Jennie Ratcliffe takes on an ambitious project in her quest for an integral approach to the ecological crisis—and succeeds admirably. She starts with the predicament in a thorough, concise, up-to-date, science-based, and sobering overview of the climate crisis; followed by an analysis of why several proposed fixes fall short; and a discussion of the underlying scientific and religious belief systems that drive this predicament.
Many books out there now cover similar terrain, but Ratcliffe is just getting started. In the second section, on principles, she goes on to talk about the habits of mind and heart that constrain our ability to see our place in the whole earth community, and to understand life as one integrated whole. Many among us have thought about these issues as well—though the “climate breakdown, science, and technology” people aren’t always in great communication with the “spirit, matter, and consciousness as indivisible” people.
But there’s more. Who would ever imagine naming Quaker testimonies straight out in a scholarly book on the ecological crisis? Ratcliffe doesn’t hesitate or equivocate; she offers a history of Quakers and ecological concerns, with a particular focus on integrity, and sections on the principles and powers of nonviolence, the richness of simplicity, and right relationship in equality and community. Good Quaker that she is, she goes on to look at other religious responses to the ecological crisis as well.
I love the titles in the final section on practice: the practice of deep ecology, the practice of deep economy, and the practice of deep peace. She concludes that they are all of one piece.
Whether we are calling for an end to ecological destruction, or for more equitable, peaceable, and sustainable economies that support the poorest among us while preserving the sanctity of all life-forms, we begin to realize that all these concerns are indivisible . . . and that ultimately, we are being called to love each other and the earth as one indivisible commonwealth of life.
The biggest strength of this book, from my perspective, is how it fits so many different issues together in the context of a single whole, and all within the frame of an underlying religious or spiritual consciousness. Many of us care passionately about one or another of the parts, whether it’s our ecological footprint, the problems of population or economic growth, the environmental costs of war, the limits of science and technology, the importance of the feminine aspect in addressing this crisis, the psycho-spiritual realm, Christian earth stewardship, the greening of world religions, agro-ecology, steady state economics, appropriate technology, or the power of nonviolence. Ratcliffe takes each of these parts, holds them up to the light in a way that is evenhanded, often scholarly, and always compassionate, and finds a place for them all in this great web of connections she has created.
There is a way in which I have found it challenging to review this book, in a large part because I wish I had written it myself. It’s easy to second-guess both my praise and my inclination to focus on each little point where I might have made an improvement.
Nothing Lowly does have some flaws. As Ratcliffe labors to weave together a multitude of strands that people are not used to thinking of as connected, she takes painstaking care to illustrate those connections as thoroughly as possible. Consequently, there is a lot of repetition, with the reader referred to what has already been discussed and what is to come. Her sentences are long and not always easy to get through, and the voluminous footnoting can be distracting.
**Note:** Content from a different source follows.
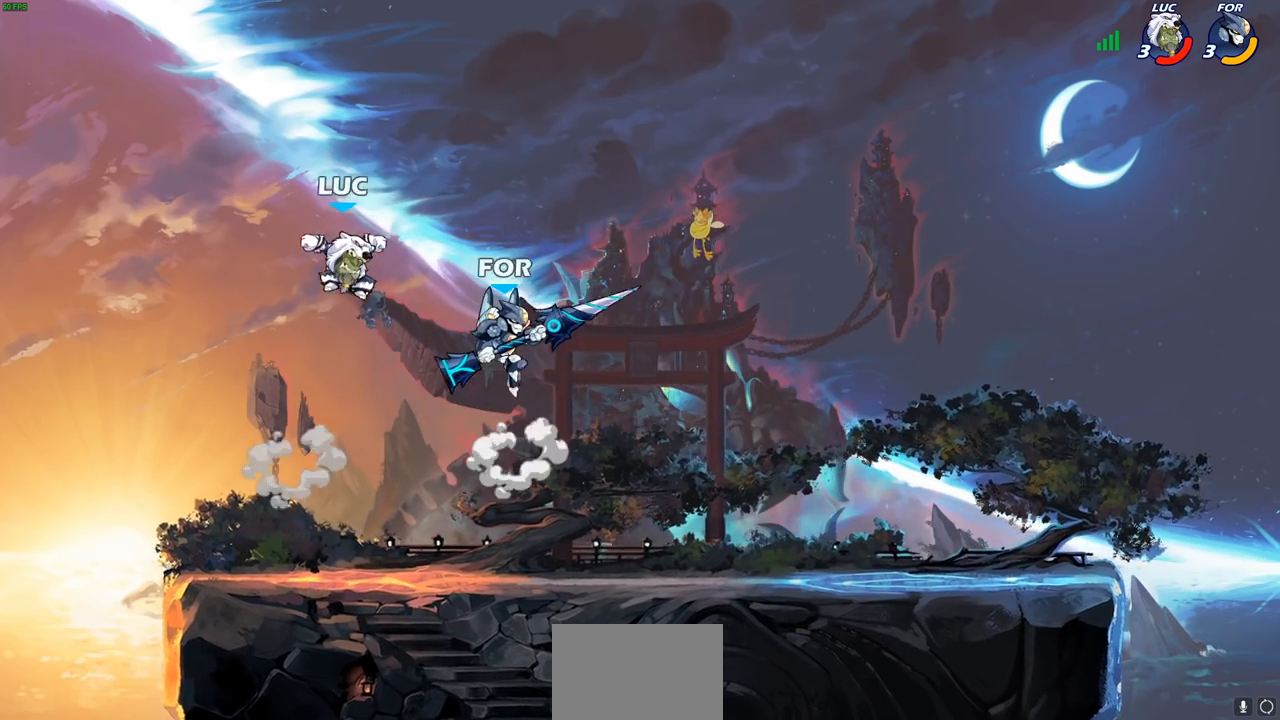
{"buttons": [], "left_stick": "left", "right_stick": "center", "events": [[400, "left_stick", "left"]]}
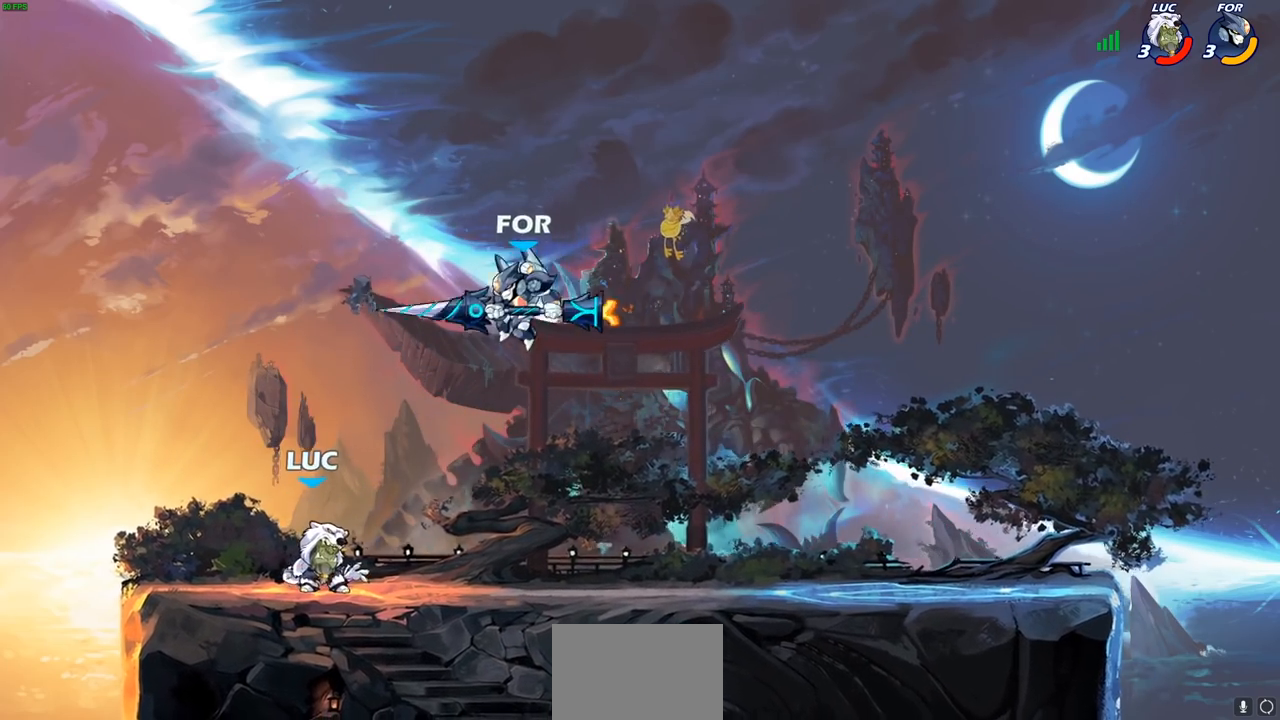
{"buttons": [], "left_stick": "right", "right_stick": "center", "events": [[150, "left_stick", "up-right"], [167, "CROSS", "down"], [217, "R2", "down"], [300, "CROSS", "up"], [483, "R2", "up"], [483, "left_stick", "right"]]}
That said, I can think of no book that better illuminates the larger picture in which the ecological crisis is embedded. It speaks directly and powerfully both to those who focus on the life of the Spirit and those who yearn to change the world. I would recommend Nothing Lowly in the Universe for Quaker meeting libraries, for Friends upper schools and colleges, for adult discussion groups, and for all seekers of truth in this time of ecological crisis.
Pamela Haines is a member of Central Philadelphia (Pa.) Meeting. Her most recent book is Money and Soul, an expansion of a Pendle Hill pamphlet by the same name.